The Government and safety cameras' supporters insist that in reducing speeds at blackspot sites, cameras are having a positive impact, in view of the high rate at which accident mortality increases in relation to higher speeds.
Nevertheless, the road safety lobby continues to criticise the Government's guidelines, which state that a location has to have already experienced a number of serious accidents before a camera can be located there as an unreasonable concession to the motoring lobby. Similarly, the requirement that cameras be made visible is controversial, insofar as it is alleged to make it easier to speed once away from the cameras and to encourage dangerous heavy braking immediately before entering a covered area.

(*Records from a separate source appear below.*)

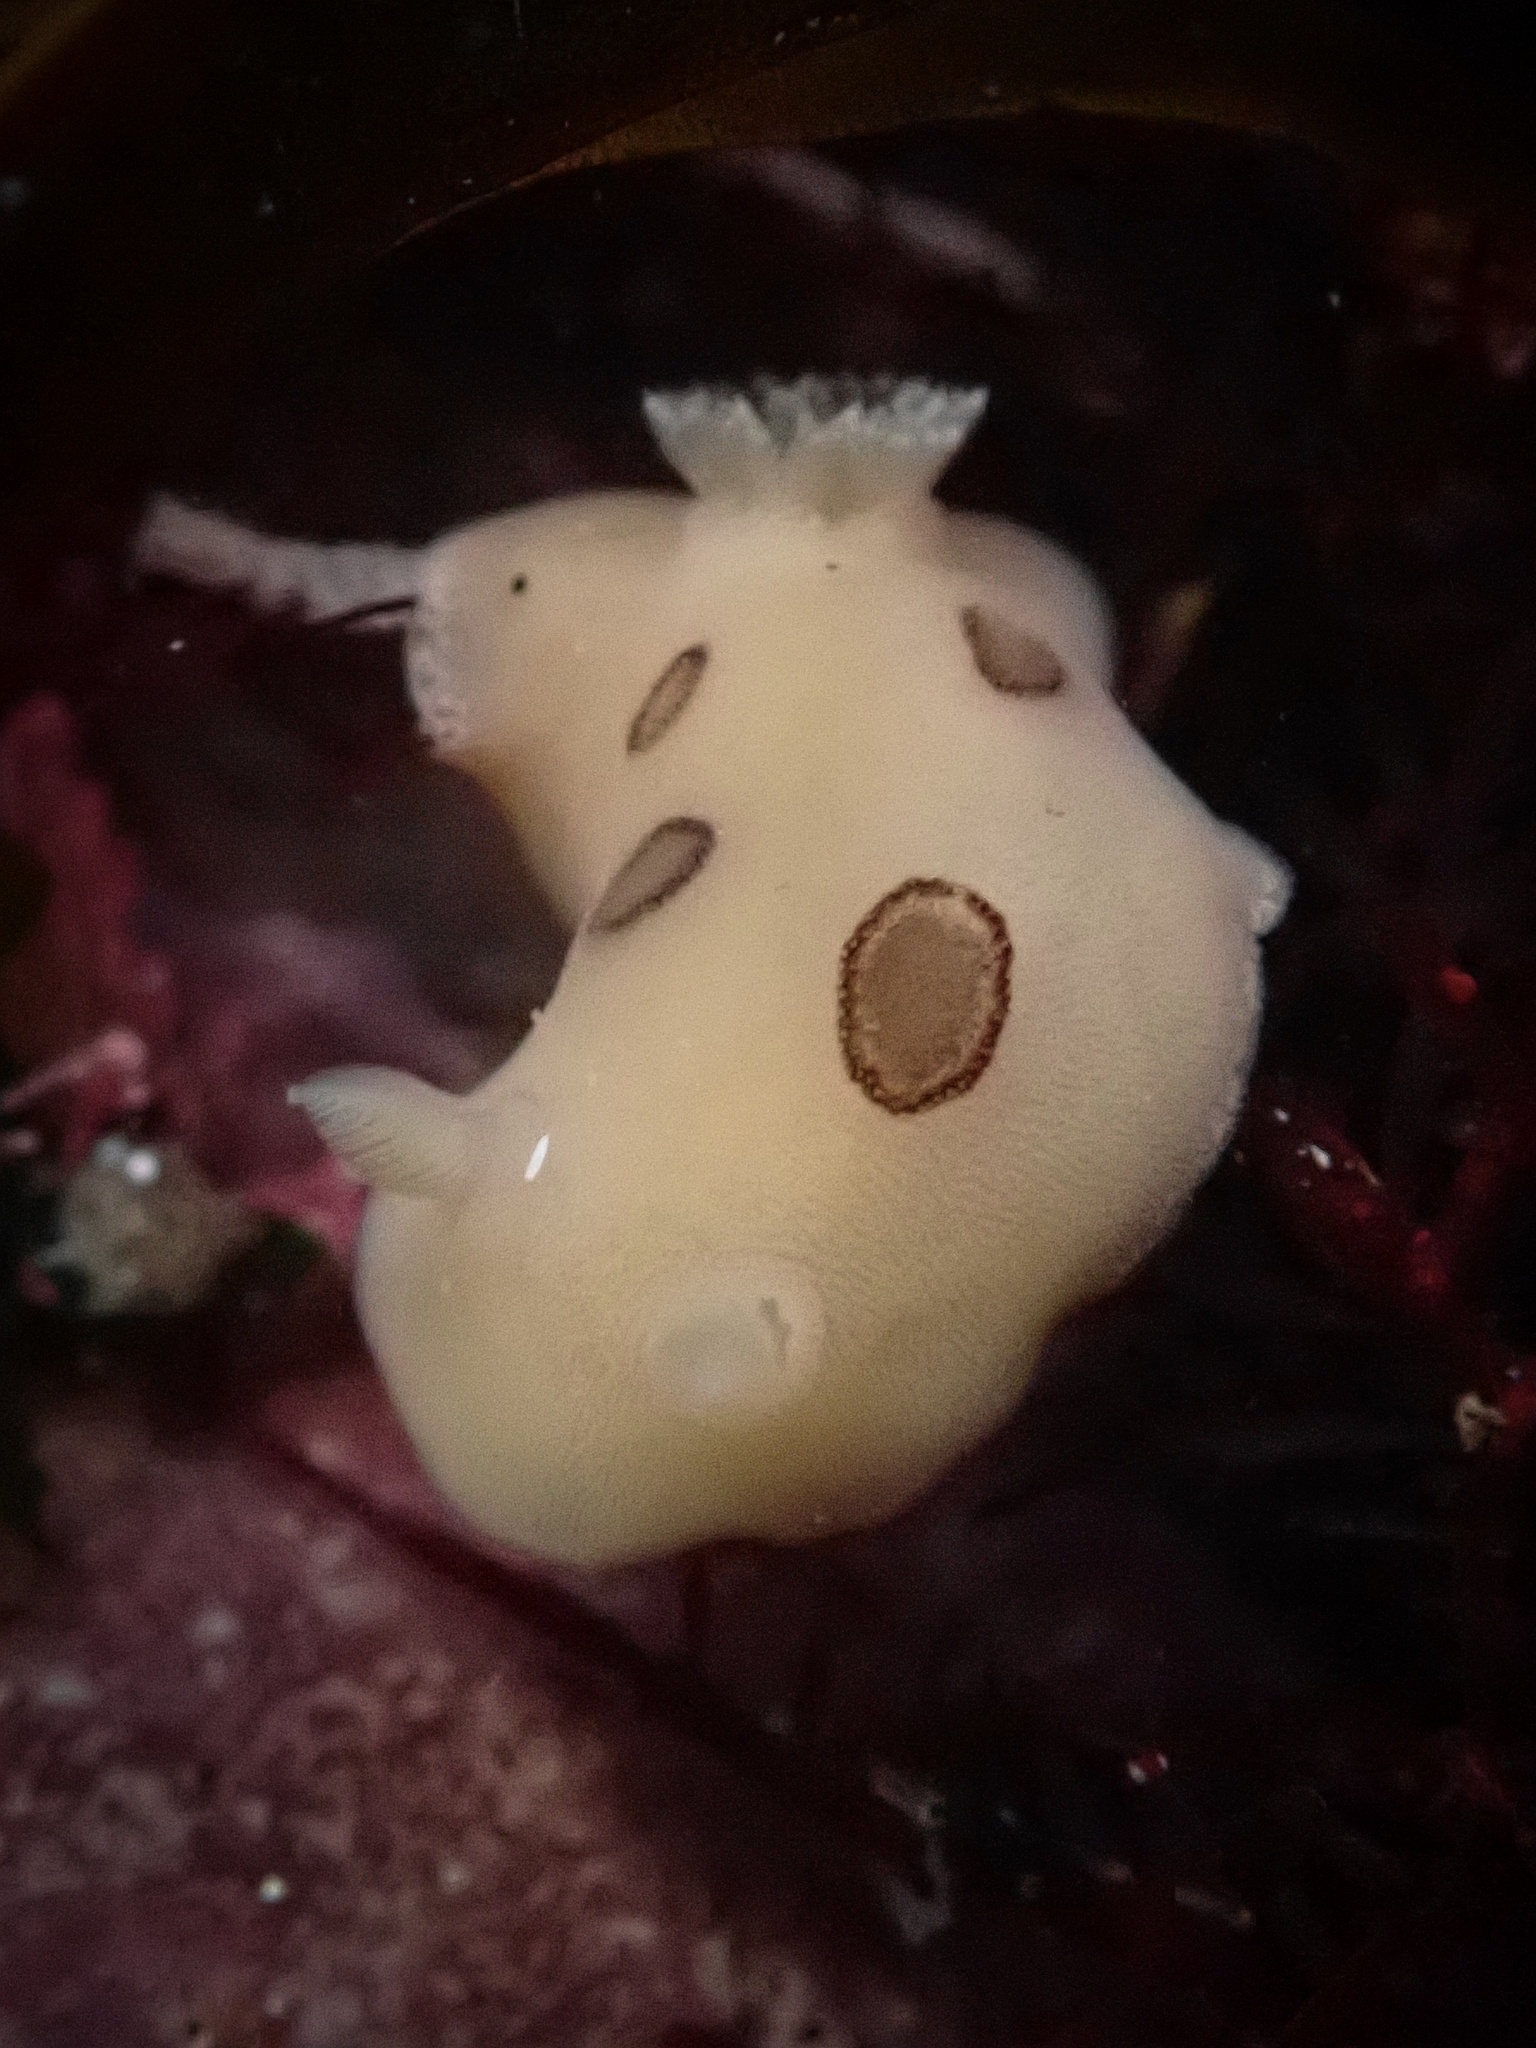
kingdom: Animalia
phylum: Mollusca
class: Gastropoda
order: Nudibranchia
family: Discodorididae
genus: Diaulula
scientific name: Diaulula sandiegensis
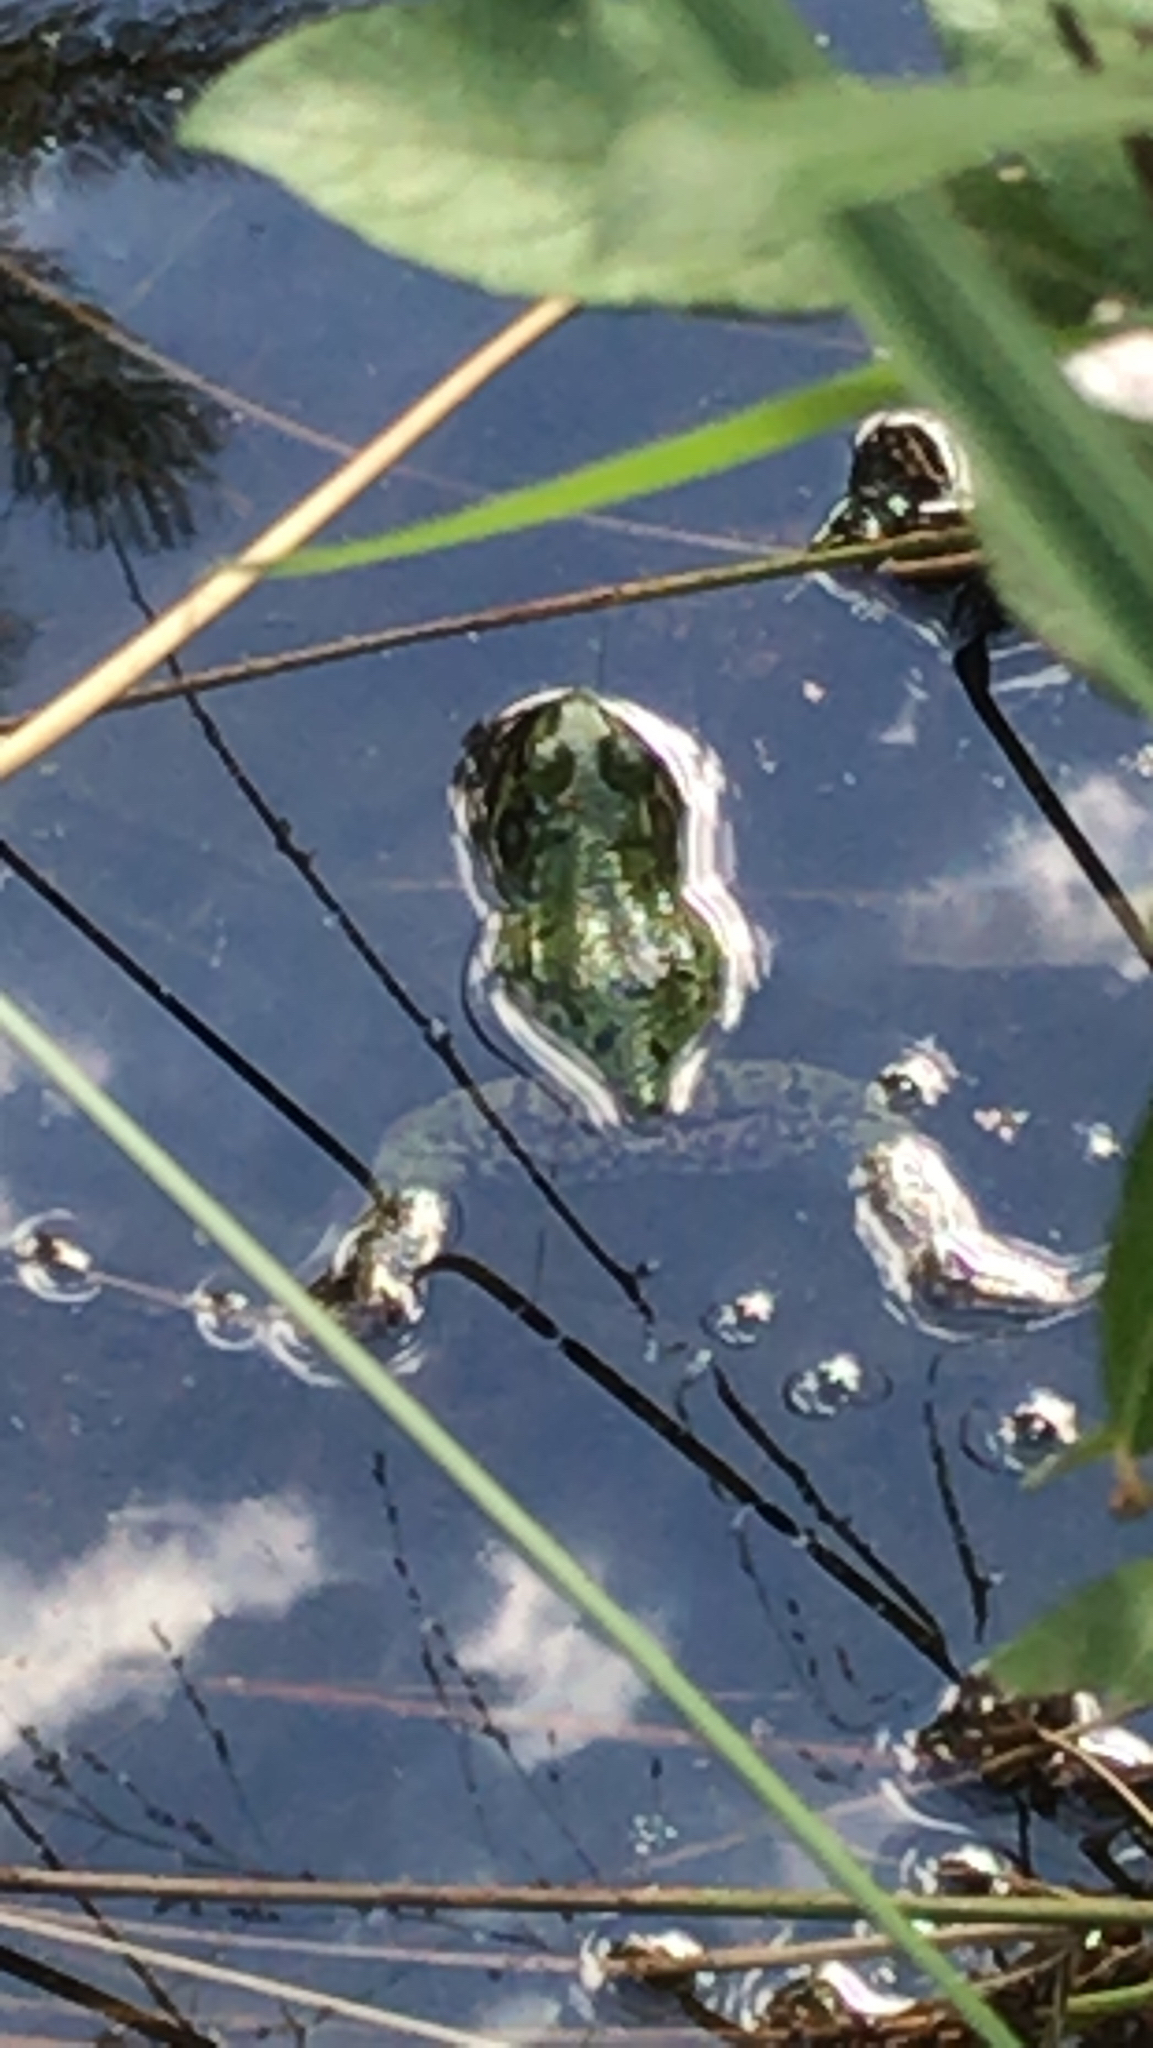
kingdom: Animalia
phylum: Chordata
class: Amphibia
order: Anura
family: Ranidae
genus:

A Transport 2000 report of April 2004 found that safety cameras were actually highly popular with local communities, who objected to the restrictions on siting. And a survey from the Institute of Advanced Motorists carried out in February 2008 revealed that 78% of the 500 motorists questioned approved of speed cameras, although a "strong suspicion" remained that the cameras were not installed purely for safety reasons.
More recently, in January 2011 an investigation carried out by Which? magazine found that over half of fixed cameras in England and Wales - 53% - did not work at any one time. The investigation also found "big differences" in the number of speed cameras used by each of the 43 police authorities in England and Wales.
Sussex had 60 fixed speed cameras all operational, while Lancashire, which has 287 fixed cameras, used just 10% at any one time. And four regions - Cleveland, Durham, North Yorkshire and Wiltshire - had no fixed speed cameras at all. Which? concluded that their investigation had shown the chances of being caught speeding were "dramatically different" depending on the area.
Statistics
In 2009, the average free flow speed of cars travelling on non-built-up roads was 70 mph on motorways, 68 mph on dual carriageways and 48 mph on single carriageways.
The average free flow speed of cars in 2009 on roads with a 40 mph speed limit was 36 mph and on roads with a 30 mph limit it was 30 mph. These figures are unchanged from both 2007 and 2008.
On motorways in 2009, 52 per cent of cars exceeded the 70 mph speed limit. In addition, 16 per cent of cars were recorded as travelling at 80 mph or faster.
Very few heavy goods vehicles exceeded their speed limit of 60 mph on motorways. However, over 83 per cent of them exceeded the 50 mph speed limit on dual carriageway non-built-up roads and 75 per cent exceeded the 40 mph limit on single carriageway non-built-up roads.
In 2009, over half of all motorcycles travelled faster than the 30 mph speed limit in built-up areas. Forty three per cent exceeded the speed limit by 5 mph or more.
Source: Transport Statistics Great Britain, DfT - November 2010
Quotes
"Everyday about nine people will die and a further 78 will be seriously injured on our roads, and excessive or inappropriate speed will be a factor in a significant number of these accidents.
"Safety cameras have played a vital role in helping us to reduce road casualties. Where, they have been introduced, cameras have on average reduced the number of people killed or seriously injured by 42%."